ETATS-UNIS – LIBERTÉ D’EXPRESSION TOTALE POUR LES DISCOURS OFFENSANTS POUR DES CROYANCES RELIGIEUSES : CONCEPTION AMÉRICAINE

Catégorie
REVUE DE PRESSE
Date
jeudi 21 mai 2015

Dans la décision ci-après (voir texte PDF sur le site) rendue le 18 mai 2015, la cour fédérale pour le 9e circuit (des juridictions fédérales puisque les parties invoquaient qui la violation d’une disposition de la Constitution fédérale, le Premier amendement, qui la violation du droit fédéral en matière de copyright), par dix voix contre une, contredit la juridiction inférieure qui, en 2014, avait ordonné à Google et sa filiale Youtube de retirer de la plate-forme le film “Innocence of Muslims” , que la première juridiction avait analysé comme étant une « vidéo blasphématoire contre le prophète Mahomet » (a “blasphemous video proclamation against the Prophet Mohammed”).

« La censure d’Innocence of Muslims par [la cour fédérale de district]« , conclut la cour du 9e circuit, « a violé le droit garanti au public par le Premier Amendement de voir un film chargé de signification et d’intérêt public ». Elle ajoute que l’accès le plus large possible et non censuré à cette vidéo était vital « pour que le public puisse voir le film, se faire son propre jugement sur sa portée et sa signification et pour débattre de la réponse appropriée d’une société pluraliste aux menaces de vengeance contre des discours controversés ou offensants – que ces menaces soient faites par un gouvernement étranger, par des terroristes étrangers ou domestiques, ou par des fondamentalistes religieux, quels qu’ils soient ».

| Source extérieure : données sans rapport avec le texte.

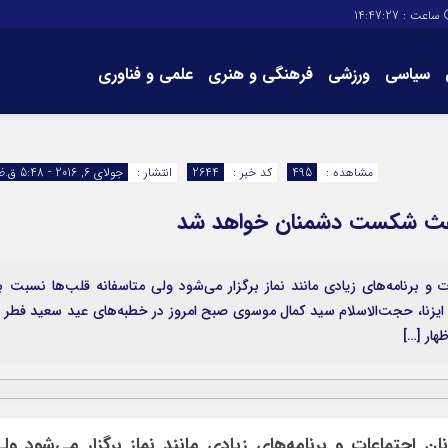
ساعت :
14:47:27
سیاسی
ورزشی
فرهنگی و هنری
علمی و فناوری
برگه های سایت
تماس با ما
مشاهده :
495
کد خبر :
2644
انتشار :
جولای 6, 2016 - 5:48 ق.ظ
باعث شکست دشمنان خواهد شد
 و برنامه‌های زیادی مانند نماز برگزار می‌شود ولی متاسفانه قلب‌ها نسبت ب
ایزنا، حجت‌الاسلام سید کمال موسوی صبح امروز در خطبه‌های عید سعید فطر ب
هار […]
ن اجتماعات و برنامه‌های زیادی مانند نماز برگزار می‌شود ول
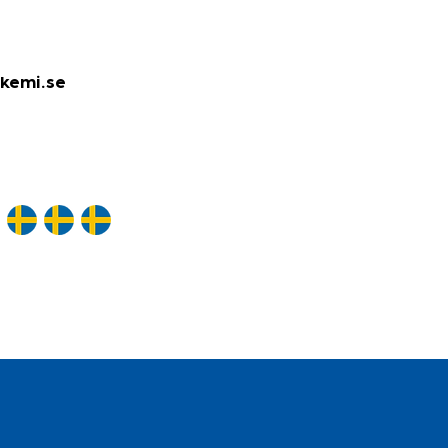
kemi.se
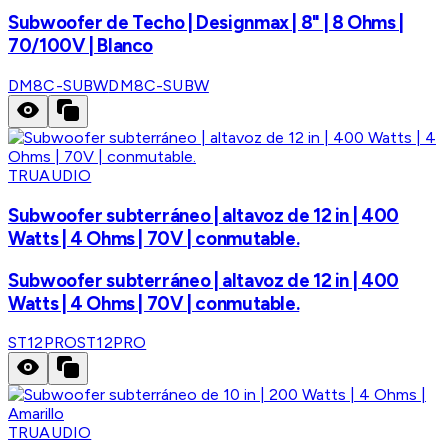
Subwoofer de Techo | Designmax | 8" | 8 Ohms |
70/100V | Blanco
DM8C-SUBW
DM8C-SUBW
TRUAUDIO
Subwoofer subterráneo | altavoz de 12 in | 400
Watts | 4 Ohms | 70V | conmutable.
Subwoofer subterráneo | altavoz de 12 in | 400
Watts | 4 Ohms | 70V | conmutable.
ST12PRO
ST12PRO
TRUAUDIO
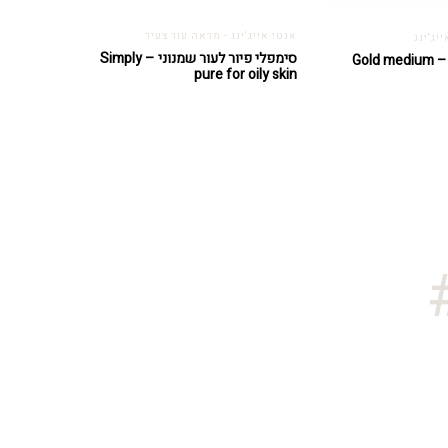
אנטי אייג'ינג - מראה עור צעיר
יג'ינג
סימפלי פיור לעור שמנוני – Simply
גולד מדיום קרם – Gold medium
pure for oily skin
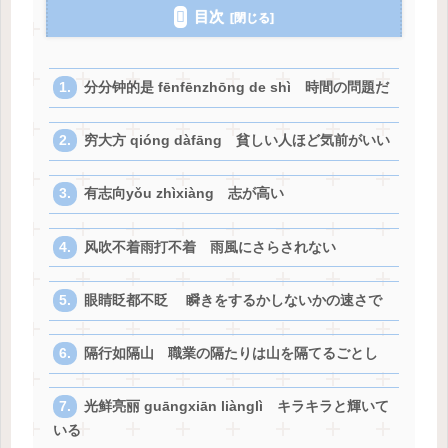
目次
分分钟的是 fēnfēnzhōng de shì 時間の問題だ
穷大方 qióng dàfāng 貧しい人ほど気前がいい
有志向yǒu zhìxiàng 志が高い
风吹不着雨打不着 雨風にさらされない
眼睛眨都不眨 瞬きをするかしないかの速さで
隔行如隔山 職業の隔たりは山を隔てるごとし
光鲜亮丽 guāngxiān liànglì キラキラと輝いて
いる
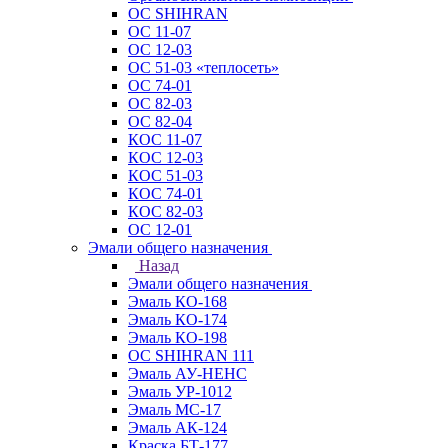
ОС SHIHRAN
ОС 11-07
ОС 12-03
ОС 51-03 «теплосеть»
ОС 74-01
ОС 82-03
ОС 82-04
КОС 11-07
КОС 12-03
КОС 51-03
КОС 74-01
КОС 82-03
ОС 12-01
Эмали общего назначения
Назад
Эмали общего назначения
Эмаль КО-168
Эмаль КО-174
Эмаль КО-198
ОС SHIHRAN 111
Эмаль АУ-НЕНС
Эмаль УР-1012
Эмаль МС-17
Эмаль АК-124
Краска БТ-177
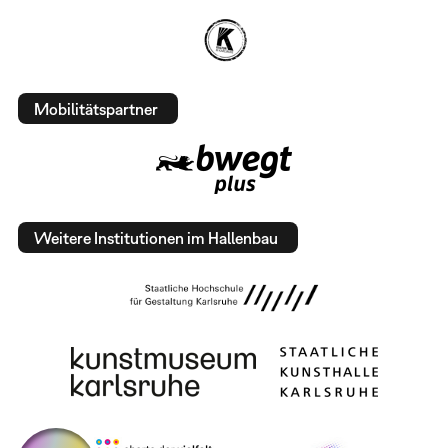
Mobilitätspartner
Weitere Institutionen im Hallenbau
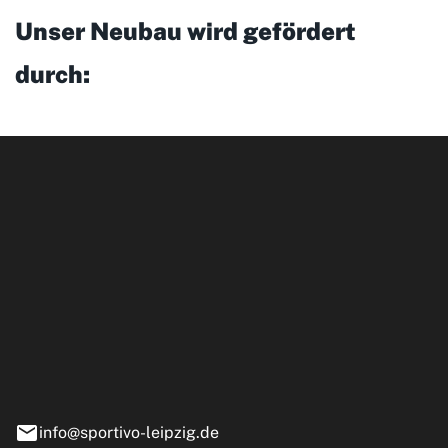
Unser Neubau wird gefördert
durch:
ipzig GmbH
e 13-15
nstädt
info@sportivo-leipzig.de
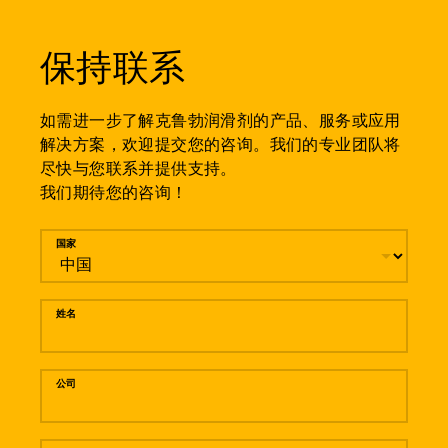
保持联系
如需进一步了解克鲁勃润滑剂的产品、服务或应用
解决方案，欢迎提交您的咨询。我们的专业团队将
尽快与您联系并提供支持。
我们期待您的咨询！
留言
国家
姓名
公司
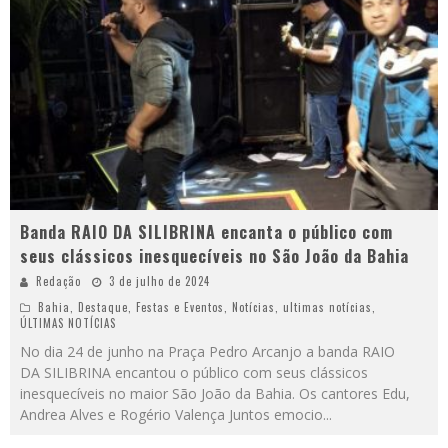
Banda RAIO DA SILIBRINA encanta o público com
seus clássicos inesquecíveis no São João da Bahia
Redação
3 de julho de 2024
Bahia
,
Destaque
,
Festas e Eventos
,
Notícias
,
ultimas notícias
,
ÚLTIMAS NOTÍCIAS
No dia 24 de junho na Praça Pedro Arcanjo a banda RAIO
DA SILIBRINA encantou o público com seus clássicos
inesquecíveis no maior São João da Bahia. Os cantores Edu,
Andrea Alves e Rogério Valença Juntos emocio
...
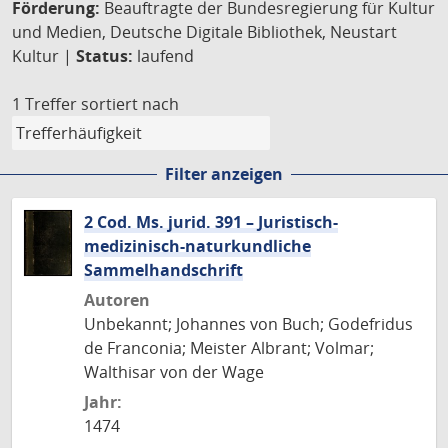
Förderung:
Beauftragte der Bundesregierung für Kultur
und Medien, Deutsche Digitale Bibliothek, Neustart
Kultur |
Status:
laufend
1 Treffer
sortiert nach
Filter anzeigen
2 Cod. Ms. jurid. 391 – Juristisch-
medizinisch-naturkundliche
Sammelhandschrift
Autoren
Unbekannt; Johannes von Buch; Godefridus
de Franconia; Meister Albrant; Volmar;
Walthisar von der Wage
Jahr:
1474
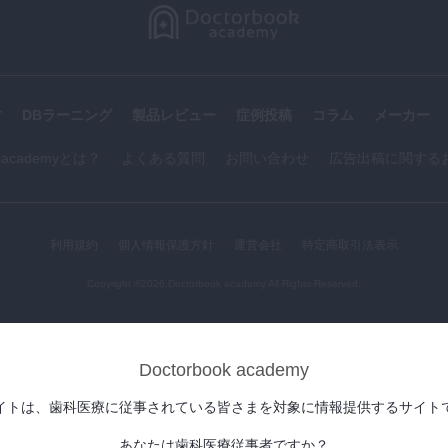
す
DBラーニング
製品レビュー
症例投稿
コラム
メーカー
k academyとは？
よくある質問
お問い合わせ
広告出稿に関する
利用規約
個人情報保護方針
運営会社
特定商取引法表示
Copyright ©2026,Doctorbook academy All Rights Reserved.
Doctorbook academy
イトは、歯科医療に従事されている皆さまを対象に情報提供するサイト
あなたは歯科医療従事者ですか？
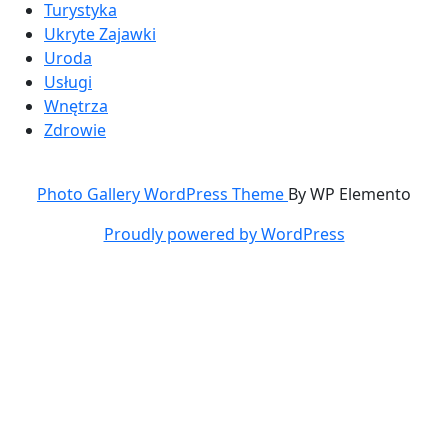
Turystyka
Ukryte Zajawki
Uroda
Usługi
Wnętrza
Zdrowie
Photo Gallery WordPress Theme
By WP Elemento
Proudly powered by WordPress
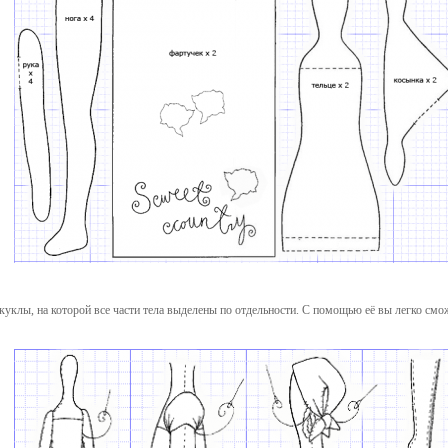
куклы, на которой все части тела выделены по отдельности. С помощью её вы легко смо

Cette conclusion de la Cour se fait en particulier à la faveur d’une critique de l’argumentation tirée du droit du copyright qui a servi aux premiers juges à justifier leur ordre de retrait de la vidéo. La Cour emphatise par ailleurs la conception américaine de la liberté d’expression en rejetant certains arguments ayant servi à justifier l’ordre judiciaire de retrait de la vidéo litigieuse. La cour écarte ainsi l’argument tiré du risque pour la vie du requérant, qui apparaît dans la vidéo, du fait des représailles de musulmans susceptibles de se sentir offensés par la vidéo. Or, soutient-elle, il est clairement établi sous l’empire de la Constitution américaine que « l’expression publique d’idées ne saurait être interdite simplement parce que ces idées sont en elles-mêmes offensantes pour ceux à qui elles s’adressent » et à la réaction hypothétique de ces récepteurs. La Cour invalide également la décision « invraisemblable » (gag order) ayant consisté pour la première juridiction à nuancer sa primo-décision en autorisant Google à éditer la vidéo litigieuse mais expurgée des quelques secondes représentant le requérant : cette décision complémentaire est analysée comme une autorisation préalable à l’expression d’un discours, autorisation préalable qui n’est pas davantage admise par le Premier Amendement.

On a ici une manifestation remarquable de la différence entre l’Amérique et le reste du monde, Europe comprise, en matière de liberté d’expression puisqu’aucune des deux juridictions américaines n’a pris en compte « le droit au respect des croyances religieuses », soit la justification d’intérêt public donnée en Europe à l’interdiction de diffusion de cette vidéo. D’autre part, l’usage par les deux juridictions de la notion de « blasphème » confirme ce que l’on a écrit dans LDF, 1re éd., p. 718-720 : ce mot peut être utilisé dans des contextes sémantiques très différents, dans des registres juridiques ou méta-juridiques, dans une acception laïque (ou sécularisée) ou dans une acception « théocratique ». Qu’il faut donc toujours se mettre d’accord initialement à toute discussion sur celle des significations que l’on retient.